Traditional retail businesses are supply driven. Every retail business deal with the domain of supply chain. It makes sense when the constraints are at the supply side. Constraints in production, distribution and inventory. When we optimize the constraints in supply chain, the constraints move to the demand side. The need then arises to track, analyze and improve the demands.

If you cannot measure it, you cannot improve it. And if you do not track it, you cannot measure it.

Let us take a brick and mortar retail business scenario. It is a classical supply driven business model. Of course, we do some demand planning in retail. At the end a finite number of products are displayed in the store for customers to shop and buy. Now let us look at a subscription model retail business. Customers subscribe to the boxes, and the demand is known with a much smaller variability. The entire supply chain operates to fulfill a known demand, rather than forecasts. Modern retail business, especially e-commerce operations fall between these two ends. In e-commerce business models, the aggregation of demands gives the flexibility to optimize the chain.

There are three basic documents in a sales process. A (price) quote, an order and an invoice. When you dine in a restaurant the menu card is the quote. The waiting staff takes the order and after your dinner the invoice (tab) is presented. When you shop for a dress the price label is the quote. The act of handing over the dress in checkout counter is the order. And an invoice is given for payment.

In retail businesses, we usually ignore the order. There are price labels on the items. The process of quote and negotiation is known as bargaining. However, we track the sales invoice since it is a legal document for payments. The invoice also can be considered as the document proof for the supply of goods. Orders are the documents for the demand side. So, if we have to track demand, we need start tracking the orders. E-commerce businesses are optimizing the demand chain when they track, measure and optimize orders.

Netflix uses the popular movies from studios to build the customer base. But when they produce or commission a movie they rely on data. The data Netflix has is an aggregate demand from the viewers. The data include ratings, popularity, plays, queues, search, friends, actor, director and all. The success rate of Netflix’s original shows is double that of traditional shows, according to some estimates.

So, there are different kinds of demands. An explicit demand in the form of a sales order, and an implicit, aggregate demand from customer behavior. In an e-commerce world this could be derived from wish lists, click-stream, social media or ad-tech. Once the demands are known and consistent, opportunities open up to optimize supply chain, inventory, costs and so on.

And it is not just in retail businesses. This is true for any traditional businesses where customers do not place explicit orders. Restaurants, taxi cabs, healthcare, banking are all undergoing similar transformations. Uber is a demand-driven taxi company, who uses aggregate demand to change pricing.

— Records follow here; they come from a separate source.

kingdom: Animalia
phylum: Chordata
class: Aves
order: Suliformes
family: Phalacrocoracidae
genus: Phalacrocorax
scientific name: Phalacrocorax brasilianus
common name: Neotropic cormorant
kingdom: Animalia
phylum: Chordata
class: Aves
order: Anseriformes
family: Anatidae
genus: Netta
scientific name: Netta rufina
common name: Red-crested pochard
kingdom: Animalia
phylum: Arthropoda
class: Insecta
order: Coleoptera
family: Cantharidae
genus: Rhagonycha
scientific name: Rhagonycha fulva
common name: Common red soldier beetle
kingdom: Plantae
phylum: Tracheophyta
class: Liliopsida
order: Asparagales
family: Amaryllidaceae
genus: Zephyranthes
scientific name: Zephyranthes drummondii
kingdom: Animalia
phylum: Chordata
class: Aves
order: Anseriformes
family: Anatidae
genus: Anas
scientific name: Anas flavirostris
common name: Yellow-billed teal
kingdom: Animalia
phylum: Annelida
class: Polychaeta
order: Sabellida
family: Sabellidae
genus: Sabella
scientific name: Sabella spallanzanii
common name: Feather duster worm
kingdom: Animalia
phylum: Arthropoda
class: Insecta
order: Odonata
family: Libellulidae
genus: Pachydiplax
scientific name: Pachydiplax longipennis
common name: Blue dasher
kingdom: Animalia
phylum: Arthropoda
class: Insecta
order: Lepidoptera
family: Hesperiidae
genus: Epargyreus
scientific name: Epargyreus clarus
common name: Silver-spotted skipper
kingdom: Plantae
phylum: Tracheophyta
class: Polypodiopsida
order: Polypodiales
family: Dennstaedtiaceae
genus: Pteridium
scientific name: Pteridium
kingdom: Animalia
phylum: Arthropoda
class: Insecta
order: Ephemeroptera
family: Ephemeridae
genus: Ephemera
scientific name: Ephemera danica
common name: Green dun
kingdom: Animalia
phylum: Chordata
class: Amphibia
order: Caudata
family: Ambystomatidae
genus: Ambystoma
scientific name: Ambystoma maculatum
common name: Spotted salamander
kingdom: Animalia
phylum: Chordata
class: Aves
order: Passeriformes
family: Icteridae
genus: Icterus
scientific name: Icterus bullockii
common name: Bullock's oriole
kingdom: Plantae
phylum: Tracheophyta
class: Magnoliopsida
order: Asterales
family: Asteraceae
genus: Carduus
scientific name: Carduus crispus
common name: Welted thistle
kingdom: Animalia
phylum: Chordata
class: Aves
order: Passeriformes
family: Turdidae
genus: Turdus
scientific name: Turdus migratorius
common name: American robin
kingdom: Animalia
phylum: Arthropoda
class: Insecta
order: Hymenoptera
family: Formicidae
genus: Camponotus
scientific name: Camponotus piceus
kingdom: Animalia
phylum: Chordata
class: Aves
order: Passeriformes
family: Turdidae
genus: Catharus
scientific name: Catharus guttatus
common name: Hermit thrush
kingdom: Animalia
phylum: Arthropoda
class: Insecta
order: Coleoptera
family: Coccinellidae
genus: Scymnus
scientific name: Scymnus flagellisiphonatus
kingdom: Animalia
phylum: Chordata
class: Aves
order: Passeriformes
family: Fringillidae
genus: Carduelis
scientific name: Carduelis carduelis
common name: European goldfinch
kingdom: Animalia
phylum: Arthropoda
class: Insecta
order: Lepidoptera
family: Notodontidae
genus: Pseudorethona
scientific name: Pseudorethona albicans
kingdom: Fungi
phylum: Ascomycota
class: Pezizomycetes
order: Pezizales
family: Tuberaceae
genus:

Amazon Prime has introduced premium services as subscription. It has inspired many other businesses to issue gold passes and ride passes. The subscription is for premium, not for the entire service due to the variability in the demand. If the demands are well known or has low variability, subscriptions would be the model to keep it that way, and to drive down costs.

Technology has enabled optimizations in the supply chain. Manufacturers long enjoyed the visibility and variability of demands. It helped them to put in place many process innovations. It is time for customer facing businesses to innovate and optimize. And technology is an enabler.